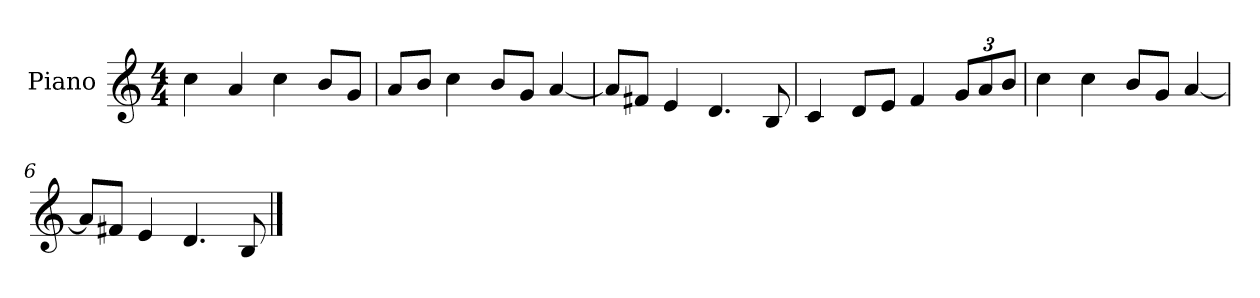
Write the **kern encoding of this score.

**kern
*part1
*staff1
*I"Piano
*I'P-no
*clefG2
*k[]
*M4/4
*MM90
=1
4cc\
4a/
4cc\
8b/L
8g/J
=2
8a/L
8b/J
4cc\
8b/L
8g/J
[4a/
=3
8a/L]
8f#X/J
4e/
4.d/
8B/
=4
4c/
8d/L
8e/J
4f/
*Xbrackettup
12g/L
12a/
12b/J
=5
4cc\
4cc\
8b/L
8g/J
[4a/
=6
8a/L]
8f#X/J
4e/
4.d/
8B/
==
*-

==

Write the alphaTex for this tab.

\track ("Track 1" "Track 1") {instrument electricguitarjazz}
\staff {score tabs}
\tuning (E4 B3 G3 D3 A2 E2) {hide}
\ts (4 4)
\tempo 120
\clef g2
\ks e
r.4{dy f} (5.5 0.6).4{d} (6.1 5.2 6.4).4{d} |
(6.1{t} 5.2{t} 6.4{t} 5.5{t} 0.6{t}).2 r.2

> Objective
From the records above, copy each line that contains the string "this". The match is case-sensitive.

> Task result
Write the **kern encoding of this score.
Write the alphaTex for this tab.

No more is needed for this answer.